__Texto fornecido__
Detalhes da vida pessoal e social do compositor russo são contados em livro do amigo e secretário Robert Craft

Biografia "interpreta" íntimo de Stravinski

JOÃO BATISTA NATALI
DA REPORTAGEM LOCAL

O compositor austríaco Arnold Schoenberg estava com 76 anos e já agonizante. Sofria, além disso, de triscedecafobia, palavra que designa o medo danado de certas pessoas pelo número 13.
Estávamos justamente na noite de um dia 13, em julho de 1951, nas imediações de Los Angeles, onde ele vivia desde 1936. Sua mulher olhou para o relógio, que estava adiantado. Ela pensou que já tivesse passado da meia-noite.
Foi até a cama do marido. Ele acabara de morrer. Eram 23h30.
O episódio foi narrado seis dias depois, também em Los Angeles, por Alma Mahler, viúva do maestro e compositor Gustav Mahler, em jantar no qual estavam presentes o maestro Bruno Walter e o compositor Igor Stravinski.
Anna Mahler, filha de Gustav e de Alma e também artista plástica, fizera a máscara mortuária de Schoenberg. Quis mostrá-la a Stravinski. Que a reverenciou entristecido. Demonstrara com sinceridade o mesmo sentimento a 14 de julho, ao ser informado da morte pelo maestro Robert Craft.
Arnold Schoenberg e Igor Stravinski respeitavam-se, admiravam-se. Mas à distância.
A tristeza de Stravinski não era previsível para o poeta W.H. Auden. Tanto que no mês seguinte, ao desembarcar de um navio em Nápoles com um grupo de amigos do compositor, Auden perguntou com um sorriso irônico a Craft: "Como foi que nosso grande homem reagiu à morte de Schoenberg? Dançou e bebeu champanhe?". Nesse conjunto de episódios, o personagem de menor pedigree artístico é Robert Craft, que é, no entanto, quem discorre sobre isso e muito mais no saboroso "Stravinski, Crônica de uma Amizade".

__Dados fornecidos__
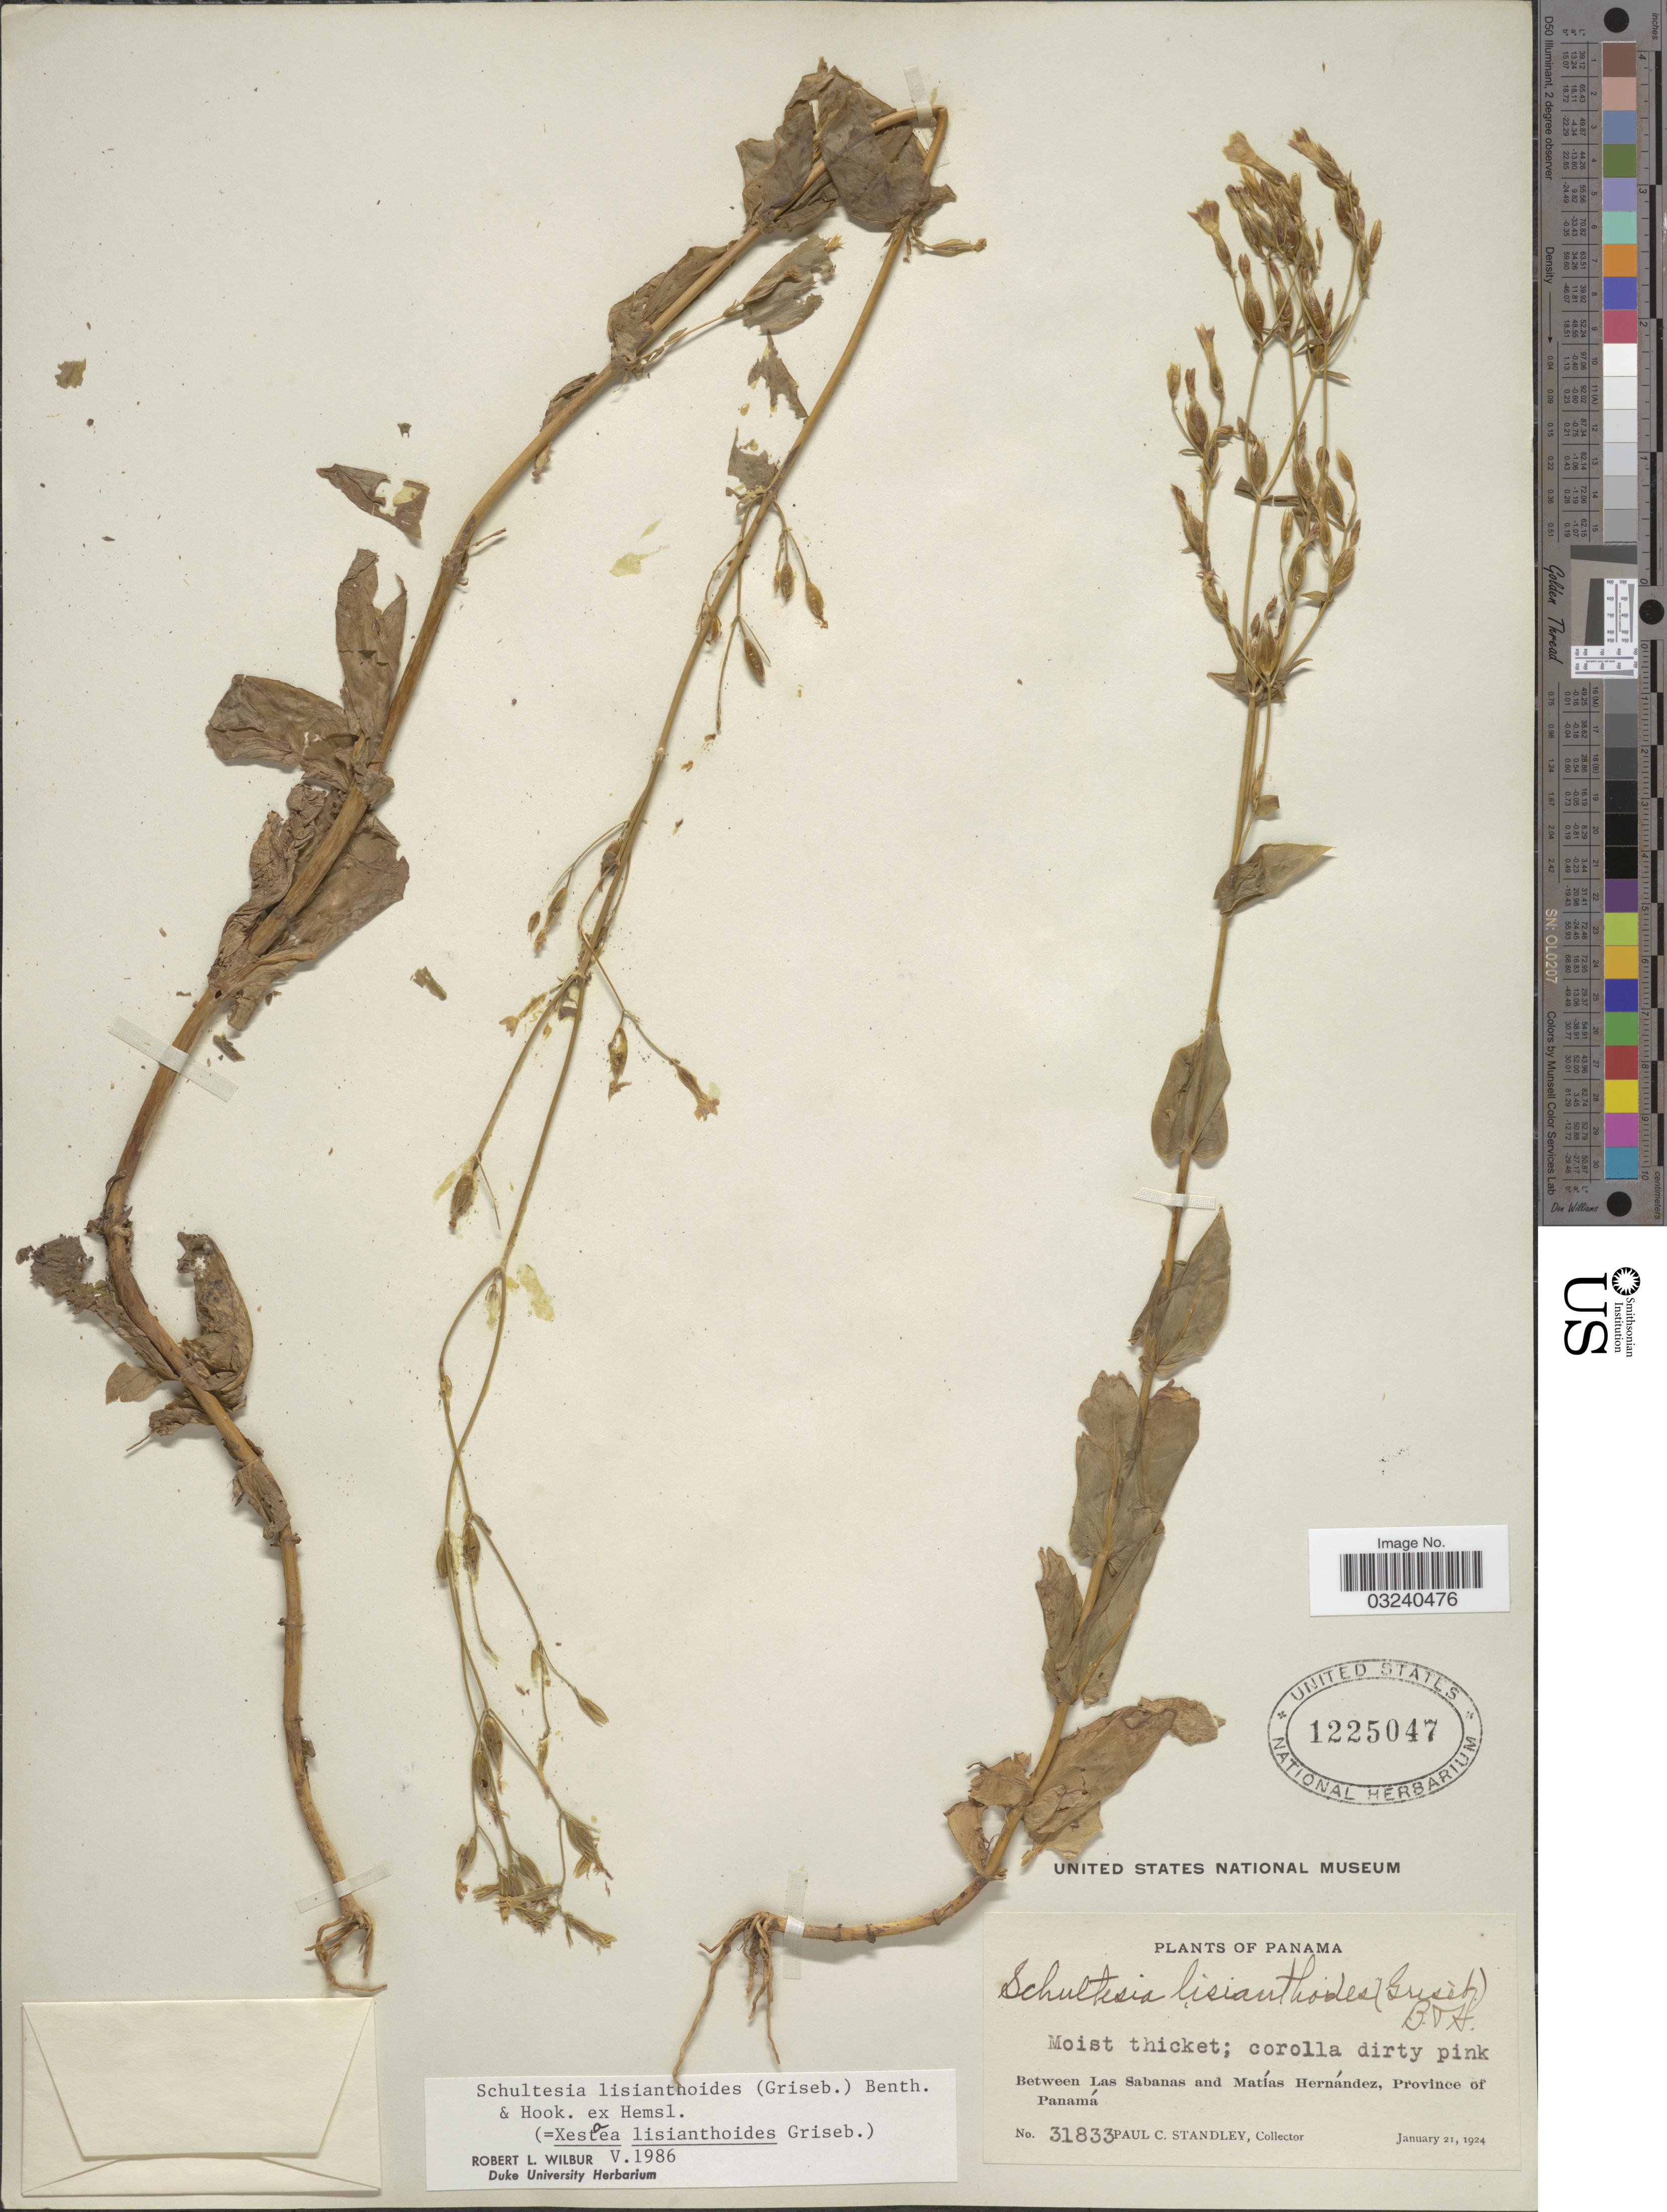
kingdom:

__Exercícios__
- A) Relacione todas as pessoas que o texto sobre Stravinski designa com a palavra "maestro".
- B) Com base no texto sobre Stravinski, indique se cada afirmação está de acordo com ele, respondendo sim ou não e citando as palavras decisivas: (i) Stravinski soube da morte de Schoenberg por Robert Craft; (ii) a máscara mortuária de Schoenberg foi feita por Alma Mahler; (iii) Schoenberg vivia nas imediações de Los Angeles desde 1936.
- C) Reescreva em forma de lista, mantendo os fatos principais, o parágrafo do texto sobre Stravinski que começa com "A tristeza de Stravinski não era previsível".
A listagem não tem relação com o texto sobre Stravinski.

__Respostas comentadas__
- A) Gustav Mahler, Bruno Walter e Robert Craft.

- B)
(i) Sim: "ao ser informado da morte pelo maestro Robert Craft".
(ii) Não: "Anna Mahler, filha de Gustav e de Alma e também artista plástica, fizera a máscara mortuária de Schoenberg".
(iii) Sim: "nas imediações de Los Angeles, onde ele vivia desde 1936".

- C)
- O poeta W.H. Auden não esperava que Stravinski ficasse triste com a morte de Schoenberg.
- No mês seguinte, ao desembarcar em Nápoles com um grupo de amigos do compositor, Auden perguntou a Craft, com ironia, se Stravinski tinha dançado e bebido champanhe.
- Robert Craft, o personagem de menor pedigree artístico desses episódios, é quem os relata no livro "Stravinski, Crônica de uma Amizade".